--- Instruction ---
Would you print out all of the data exactly and keep the pictures out of it?

--- Input for this task ---
┄┄┄┄┄┄
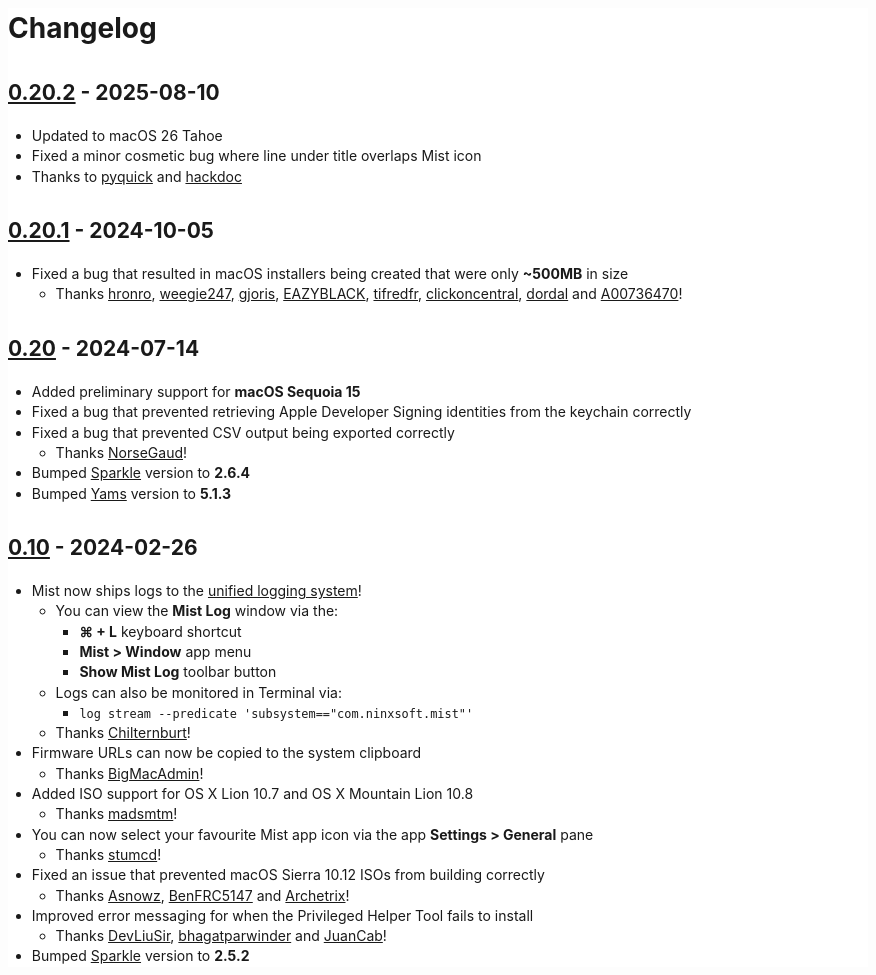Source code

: # Changelog

## [0.20.2](https://github.com/perez987/Mist/releases/tag/0.20.2) - 2025-08-10

- Updated to macOS 26 Tahoe
- Fixed a minor cosmetic bug where line under title overlaps Mist icon
- Thanks to [pyquick](https://github.com/pyquick) and [hackdoc](https://github.com/hackdoc)

## [0.20.1](https://github.com/ninxsoft/Mist/releases/tag/v0.20.1) - 2024-10-05

- Fixed a bug that resulted in macOS installers being created that were only **~500MB** in size
  - Thanks [hronro](https://github.com/hronro), [weegie247](https://github.com/weegie247), [gjoris](https://github.com/gjoris), [EAZYBLACK](https://github.com/EAZYBLACK), [tifredfr](https://github.com/tifredfr), [clickoncentral](https://github.com/clickoncentral), [dordal](https://github.com/dordal) and [A00736470](https://github.com/A00736470)!

## [0.20](https://github.com/ninxsoft/Mist/releases/tag/v0.20) - 2024-07-14

- Added preliminary support for **macOS Sequoia 15**
- Fixed a bug that prevented retrieving Apple Developer Signing identities from the keychain correctly
- Fixed a bug that prevented CSV output being exported correctly
  - Thanks [NorseGaud](https://github.com/NorseGaud)!
- Bumped [Sparkle](https://github.com/sparkle-project/Sparkle) version to **2.6.4**
- Bumped [Yams](https://github.com/jpsim/Yams) version to **5.1.3**

## [0.10](https://github.com/ninxsoft/Mist/releases/tag/v0.10) - 2024-02-26

- Mist now ships logs to the [unified logging system](https://developer.apple.com/documentation/os/logging)!
  - You can view the **Mist Log** window via the:
    - **⌘ + L** keyboard shortcut
    - **Mist > Window** app menu
    - **Show Mist Log** toolbar button
  - Logs can also be monitored in Terminal via:
    - `log stream --predicate 'subsystem=="com.ninxsoft.mist"'`
  - Thanks [Chilternburt](https://github.com/Chilternburt)!
- Firmware URLs can now be copied to the system clipboard
  - Thanks [BigMacAdmin](https://github.com/BigMacAdmin)!
- Added ISO support for OS X Lion 10.7 and OS X Mountain Lion 10.8
  - Thanks [madsmtm](https://github.com/madsmtm)!
- You can now select your favourite Mist app icon via the app **Settings > General** pane
  - Thanks [stumcd](https://github.com/stumcd)!
- Fixed an issue that prevented macOS Sierra 10.12 ISOs from building correctly
  - Thanks [Asnowz](https://github.com/Asnowz), [BenFRC5147](https://github.com/BenFRC5147) and [Archetrix](https://github.com/Archetrix)!
- Improved error messaging for when the Privileged Helper Tool fails to install
  - Thanks [DevLiuSir](https://github.com/DevLiuSir), [bhagatparwinder](https://github.com/bhagatparwinder) and [JuanCab](https://github.com/JuanCab)!
- Bumped [Sparkle](https://github.com/sparkle-project/Sparkle) version to **2.5.2**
┄┄┄┄┄┄
--- Answer section ---
Source code

: # Changelog

## [0.20.2](https://github.com/perez987/Mist/releases/tag/0.20.2) - 2025-08-10

- Updated to macOS 26 Tahoe
- Fixed a minor cosmetic bug where line under title overlaps Mist icon
- Thanks to [pyquick](https://github.com/pyquick) and [hackdoc](https://github.com/hackdoc)

## [0.20.1](https://github.com/ninxsoft/Mist/releases/tag/v0.20.1) - 2024-10-05

- Fixed a bug that resulted in macOS installers being created that were only **~500MB** in size
  - Thanks [hronro](https://github.com/hronro), [weegie247](https://github.com/weegie247), [gjoris](https://github.com/gjoris), [EAZYBLACK](https://github.com/EAZYBLACK), [tifredfr](https://github.com/tifredfr), [clickoncentral](https://github.com/clickoncentral), [dordal](https://github.com/dordal) and [A00736470](https://github.com/A00736470)!

## [0.20](https://github.com/ninxsoft/Mist/releases/tag/v0.20) - 2024-07-14

- Added preliminary support for **macOS Sequoia 15**
- Fixed a bug that prevented retrieving Apple Developer Signing identities from the keychain correctly
- Fixed a bug that prevented CSV output being exported correctly
  - Thanks [NorseGaud](https://github.com/NorseGaud)!
- Bumped [Sparkle](https://github.com/sparkle-project/Sparkle) version to **2.6.4**
- Bumped [Yams](https://github.com/jpsim/Yams) version to **5.1.3**

## [0.10](https://github.com/ninxsoft/Mist/releases/tag/v0.10) - 2024-02-26

- Mist now ships logs to the [unified logging system](https://developer.apple.com/documentation/os/logging)!
  - You can view the **Mist Log** window via the:
    - **⌘ + L** keyboard shortcut
    - **Mist > Window** app menu
    - **Show Mist Log** toolbar button
  - Logs can also be monitored in Terminal via:
    - `log stream --predicate 'subsystem=="com.ninxsoft.mist"'`
  - Thanks [Chilternburt](https://github.com/Chilternburt)!
- Firmware URLs can now be copied to the system clipboard
  - Thanks [BigMacAdmin](https://github.com/BigMacAdmin)!
- Added ISO support for OS X Lion 10.7 and OS X Mountain Lion 10.8
  - Thanks [madsmtm](https://github.com/madsmtm)!
- You can now select your favourite Mist app icon via the app **Settings > General** pane
  - Thanks [stumcd](https://github.com/stumcd)!
- Fixed an issue that prevented macOS Sierra 10.12 ISOs from building correctly
  - Thanks [Asnowz](https://github.com/Asnowz), [BenFRC5147](https://github.com/BenFRC5147) and [Archetrix](https://github.com/Archetrix)!
- Improved error messaging for when the Privileged Helper Tool fails to install
  - Thanks [DevLiuSir](https://github.com/DevLiuSir), [bhagatparwinder](https://github.com/bhagatparwinder) and [JuanCab](https://github.com/JuanCab)!
- Bumped [Sparkle](https://github.com/sparkle-project/Sparkle) version to **2.5.2**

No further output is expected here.